Officials of the Food Safety Wing checking private milk selling vendors for adulteration of milk, in Vellore.
Wants adulterators to be brought to book at the earliest
The Madras High Court on Tuesday directed all civil and criminal courts in the State to ensure that cases filed against food adulterators were taken up on an urgent basis and disposed of as early as possible.
A Division Bench of Justices Vineet Kothari and Anita Sumanth issued the interim direction on a public interest litigation petition filed by advocate A.P. Suryaprakasam in 2017 seeking a CBI probe into Dairy Development Minister K.T. Rajenthra Bhalaji’s claim that milk sold by some private dairies was unhealthy.
During the last hearing of the case on December 13, the judges grilled Food Safety Commissioner P. Amudha over the action taken against those selling adulterated milk in the State. She had expressed her inability to conduct more number of raids because of limited manpower available in her department.
Rejecting such excuses, the Bench directed her to crack down on every other adulterator and submit a comprehensive report in the court.
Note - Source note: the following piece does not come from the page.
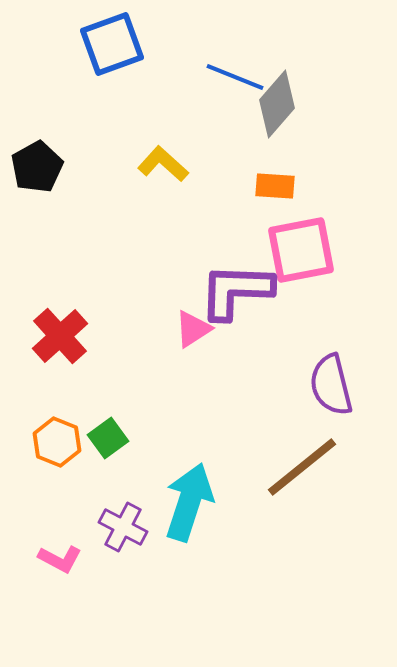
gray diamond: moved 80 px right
Accordingly, the Commissioner filed a report in the court on Tuesday and the judges were surprised to see the number of raids having gone up considerably without any change in the manpower.
After recording the submission of the Commissioner that as many as 790 samples of milk were lifted from various establishments and subjected to quality checks in December alone, the judges wondered why no action had been taken though 113 of those samples were found to be sub-standard.
Cases in lower courts
On a perusal of a chart produced before them, they also found that criminal cases launched against food adulterators were pending in the lower courts for long.
A direction was issued to the lower courts to dispose of the cases at the earliest and a direction was issued to the Registrar General to obtain a list of such cases pending in the courts.
Civil proceedings pending against food adulterators before the District Revenue Officers should also be concluded speedily and details thereof must be submitted in the court by February 26, the judges ordered.
The Bench also took serious note of the Food Safety and Standards Rules, framed by the government in 2001, exempting those who sell less than 500 litres of milk per day from obtaining a licence under the Act. “Does that mean a person who sells one litre of milk each to 500 families is entitled to poison them?” the senior judge in the Bench asked and said that his Bench shall examine the issue in detail during the next hearing.